Шрифт:
Закладка:
Шторы поднимаются, и профессор Риги повторяет демонстрацию при полном свете, улавливая волны на известную трубочку когерера. Иллюстрация следующей ступеньки науки.
Риги был не только опытным педагогом, но и талантливым экспериментатором. Ему удалось значительно усовершенствовать вибратор, этот единственный пока что излучатель волн. Сделать его гораздо меньших размеров, а излучение — более сильным. И сейчас он с удовольствием показывал собственную аппаратуру в действии.
Все это, может, и не стоило бы описывать, если бы не одно обстоятельство, что случайно сопровождало лекции профессора Риги. На них часто появлялся молодой человек независимого вида, тонкий, складный, в узких модных панталонах, и усаживался на переднюю скамью. Внимательно следил он за объяснениями профессора и еще более внимательно рассматривал приборы на демонстрационном столе. Вибратор, когерер… Он весь подавался вперед, словно нацеливаясь, и взгляд его говорил, как живо и остро воспринимает он все подробности этих любопытных опытов. А потом уезжал к себе за город, сделав нужные покупки и пренебрегая расписанием других занятий. Вольный слушатель. О нем знали только: из богатой семьи, владеющий собственным поместьем в окрестностях Болоньи.
Гульельмо Маркони — так звали его. Познаниями он особенно не блистал, но, видно, был сообразительный. И находчивый на ответ. Умел, что называется, поставить себя среди многих сверстников. Студенческих компаний он все же избегал с их праздной болтовней, предпочитая беседы один на один. Этакая юная индивидуальность.
Так вот, этот молодой посетитель университета в Болонье окажется вдруг причастным к тому, что осуществлялось в кронштадтской лаборатории Попова.
Тысячи молодых людей в разных концах света заглядывают с любопытством в таинственную и влекущую область электричества. Восхищаются новинками. Это вовсе еще не значит, что они действительно могут сыграть в ней какую-то роль.
Но этот молодой человек из поместья близ итальянского города Болонья не захочет оставаться в сторонке. И он по-своему откликнется на то, что ему удалось увидеть и услышать.
ГРОЗОВОЙ РОСЧЕРК
Всякий, кто забрел бы случайно в сад Минного класса в середине мая 1895 года, оказался бы перед таким удивительным зрелищем. Почтенный, серьезный преподаватель Александр Степанович Попов и его ассистент Рыбкин топчутся на плоской крыше садовой беседки и забавляются тем, что запускают вверх детские воздушные шары.
На самом же деле все это было далеко от пустой забавы. Мысль Попова уже не раз обращалась туда, к облачным высям. Туда, где колышется океан атмосферного электричества, где происходят непрерывно разные пертурбации и бьют сильнейшие разряды. Молния! Она все равно стоит у колыбели электромагнитных колебаний — то ли в виде искусственной маленькой искры между шарами вибратора, то ли в виде огромных стрел мощных грозовых ударов.
· · · ·
**КОРОТКОЕ ЗАДАНИЕ 1**.
Ответьте по отрывку на три вопроса:
(a) Как звали молодого вольного слушателя на лекциях профессора Риги?
(b) В окрестностях какого города было поместье этого слушателя?
(c) Что Попов и Рыбкин запускали вверх с крыши садовой беседки?
**КОРОТКОЕ ЗАДАНИЕ 2**. Назовите всех людей, которых отрывок упоминает по имени или фамилии.
**КОРОТКОЕ ЗАДАНИЕ 3**. Выведите без изменений всё, что стоит в отрывке от слов «Риги был не» вниз до слов «аппаратуру в действии.» включительно.

**СОХРАНЁННЫЕ ДАННЫЕ**.
· · · ·
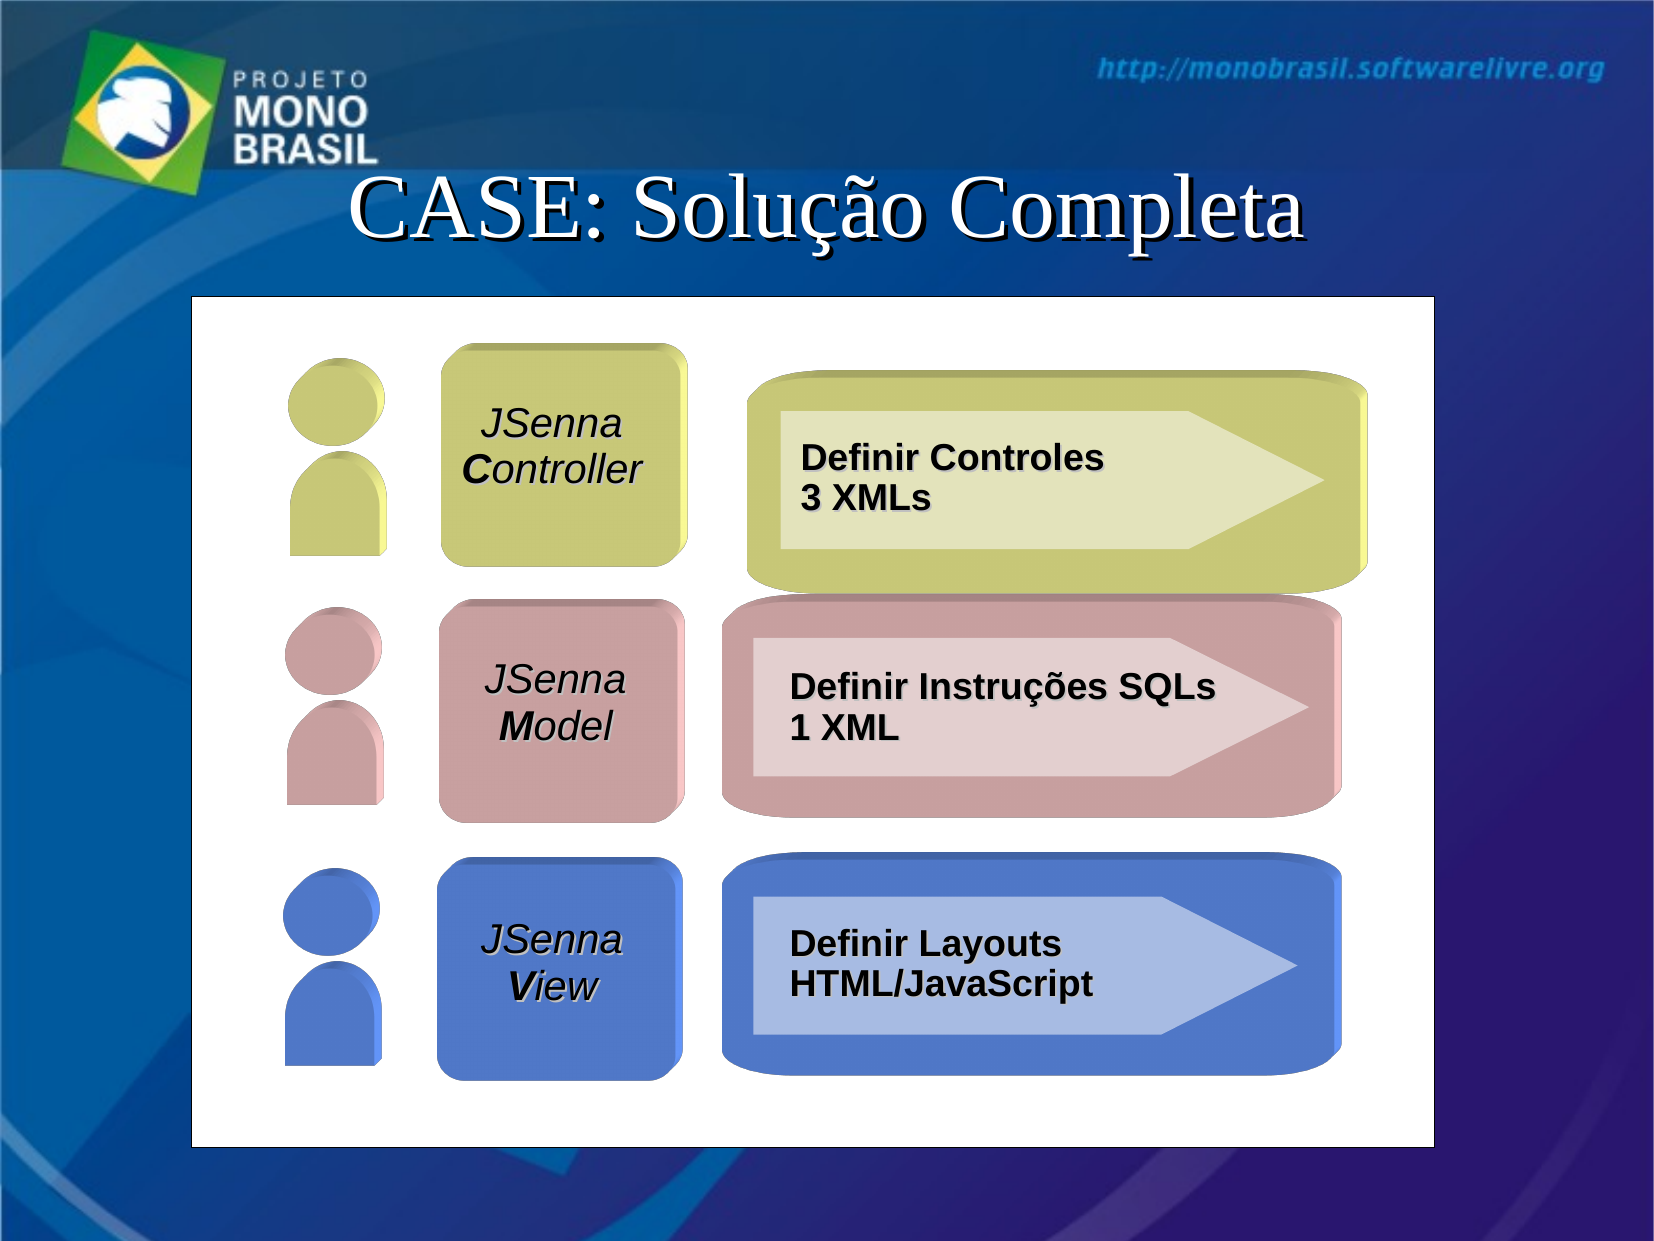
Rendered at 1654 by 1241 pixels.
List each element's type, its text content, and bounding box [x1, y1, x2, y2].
· · · ·
**ПОЛНОЕ РЕШЕНИЕ 1**.
(a) Гульельмо Маркони.
(b) Болоньи.
(c) Детские воздушные шары.

**ПОЛНОЕ РЕШЕНИЕ 2**. Профессор Риги, Гульельмо Маркони, Александр Степанович Попов, Рыбкин.

**ПОЛНОЕ РЕШЕНИЕ 3**.
Риги был не только опытным педагогом, но и талантливым экспериментатором. Ему удалось значительно усовершенствовать вибратор, этот единственный пока что излучатель волн. Сделать его гораздо меньших размеров, а излучение — более сильным. И сейчас он с удовольствием показывал собственную аппаратуру в действии.